Dat is geen kwestie van buiten het huis gaan wonen. Dit verlaten gaat wel wat dieper. De vraag is: wat neem je mee. Het heeft te maken met een hele gedachtewereld; een manier van dingen bekijken. Soms is er sprake van een generatiekloof. Het ouderlijk huis kan ook een rem zijn op de ontwikkeling van het kind. Een zoon wordt vaak geremd door de beuzelachtigheden van de vader.In een gedicht klaagt een jongen over dit benauwde milieu en hij zegt dan, dat hij zo graag wil zijn: ‘een ridder, een ruiter, een wereldverschrikker’. In zijn fantasie komen dus positieve en negatieve impulsen naar boven. In de woorden van dit gedicht worden de vadercomplexen in een context geplaatst. De problemen, die de zoon heeft met de vader, kunnen een grond zijn voor die ‘wereldverschrikkingen’.

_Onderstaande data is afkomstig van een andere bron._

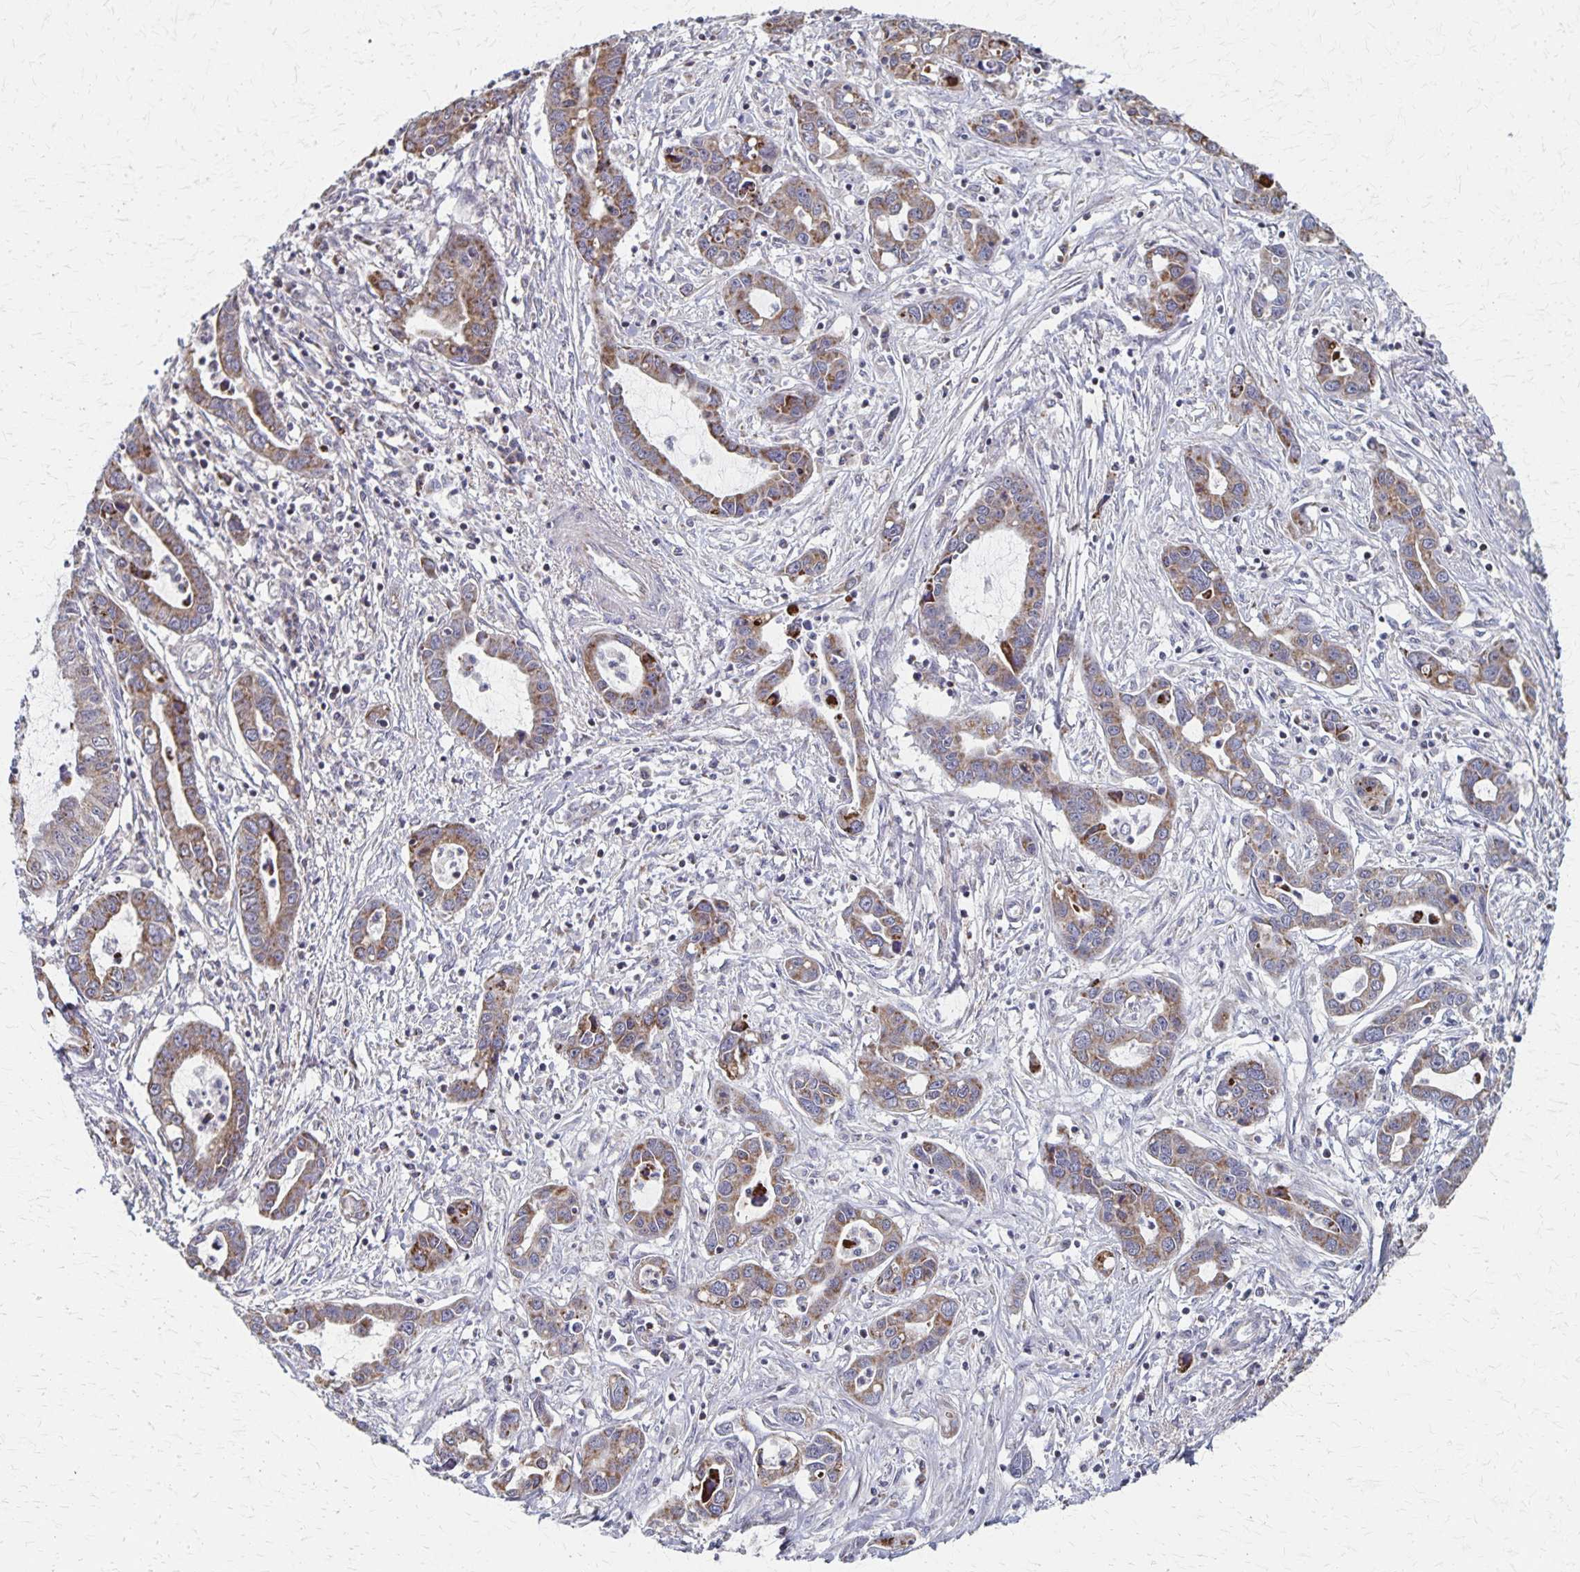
{"staining": {"intensity": "moderate", "quantity": ">75%", "location": "cytoplasmic/membranous"}, "tissue": "liver cancer", "cell_type": "Tumor cells", "image_type": "cancer", "snomed": [{"axis": "morphology", "description": "Cholangiocarcinoma"}, {"axis": "topography", "description": "Liver"}], "caption": "Protein expression analysis of human liver cancer reveals moderate cytoplasmic/membranous staining in approximately >75% of tumor cells.", "gene": "DYRK4", "patient": {"sex": "male", "age": 58}}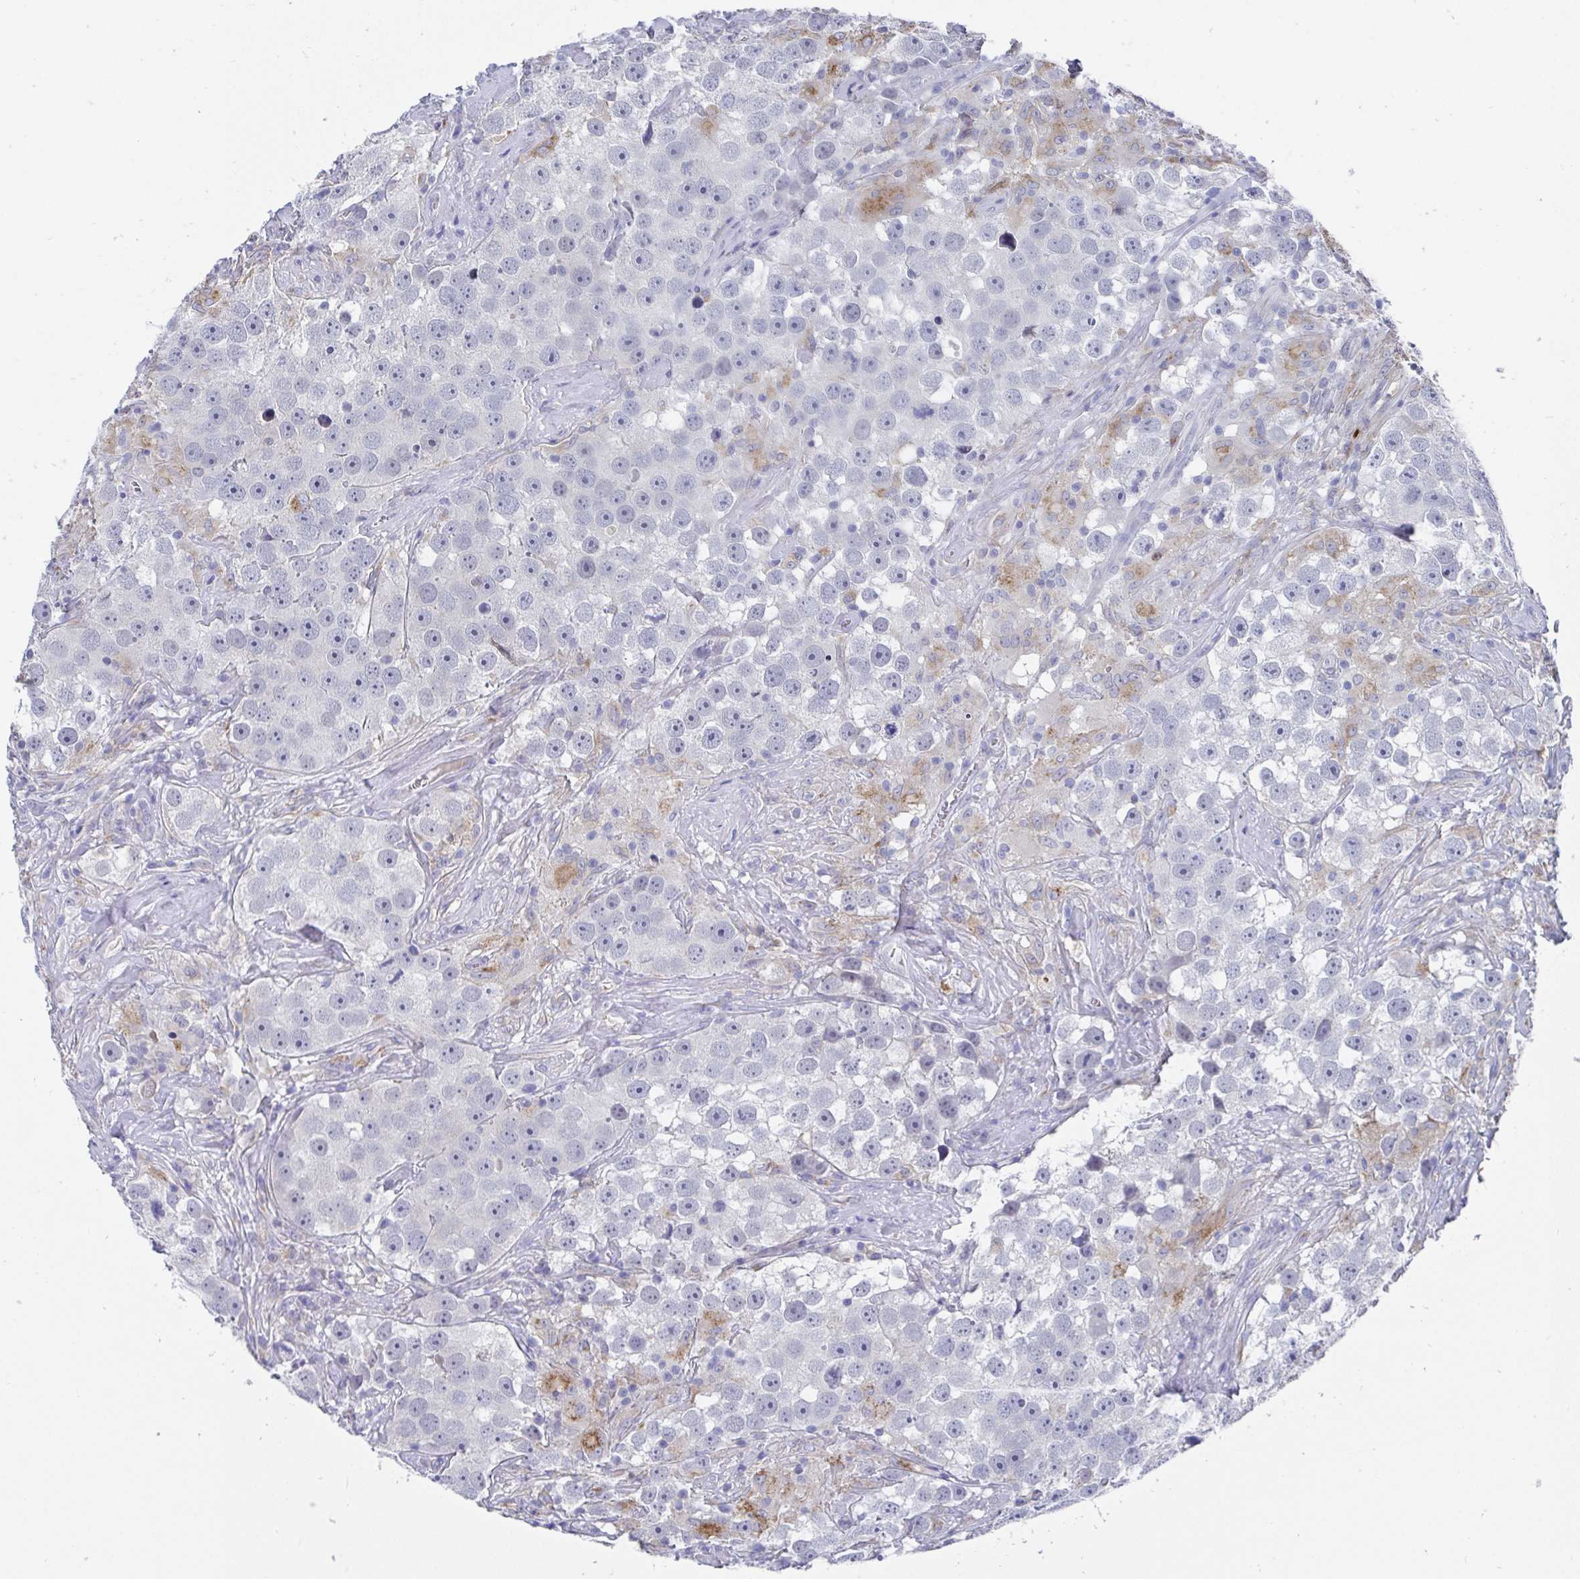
{"staining": {"intensity": "negative", "quantity": "none", "location": "none"}, "tissue": "testis cancer", "cell_type": "Tumor cells", "image_type": "cancer", "snomed": [{"axis": "morphology", "description": "Seminoma, NOS"}, {"axis": "topography", "description": "Testis"}], "caption": "Immunohistochemistry photomicrograph of human testis seminoma stained for a protein (brown), which displays no positivity in tumor cells.", "gene": "TAS2R39", "patient": {"sex": "male", "age": 49}}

Juist de wijsheid van de vader, die leeft vanuit de Torah, is nodig om werkelijk mondige mensen te worden; vrije mensen. Dat ontworstelen aan die vaderbinding kan wel eens tot die wereldverschrikkingen leiden. Zelfstandig worden, zelfstandig leren denken, dat heeft toch te maken met wat een kind meekrijgt. Hoeveel weerbaarheid, maar ook hoeveel gevoeligheid krijg je mee. Hoe kwetsbaarder je bent, hoe moeilijker het wordt om zelfstandig te worden.
Dat verlaten van vader en moeder heeft ook te maken met integreren, verwerken. Want verlaten is niet hetzelfde als je afzetten tégen. Want dan ben je er júist nog niet los van. Je afzetten tegen je ouderlijk huis is in wezen een symptoon van onvolwassenheid. Je ziet dat ook in de puberteit en adolescentieleeftijd, waarin de jongen zegt: pa weet er niets van. En op latere leeftijd: mijn vader wist het toch wel. Kon ik het hem nog maar vragen.
* Mijn vroegere wandel in het Jodendom
«Want gij hebt gehoord van mijn vroegere wandel in het Jodendom: ik heb de gemeente Gods bovenmatig vervolgd als hartstochtelijk ijveraar voor mijn voorvaderlijke overleveringen» Gal.1:13.
Hier vertelt Paulus wat over zijn eigen geschiedenis. Deze tekst is nogal eens misbruikt. Uit bovenstaande woorden: «Vroegere wandel in het Jodendom», heeft men wel geconcludeerd: nú wandelt Paulus niet meer in het Jodendom.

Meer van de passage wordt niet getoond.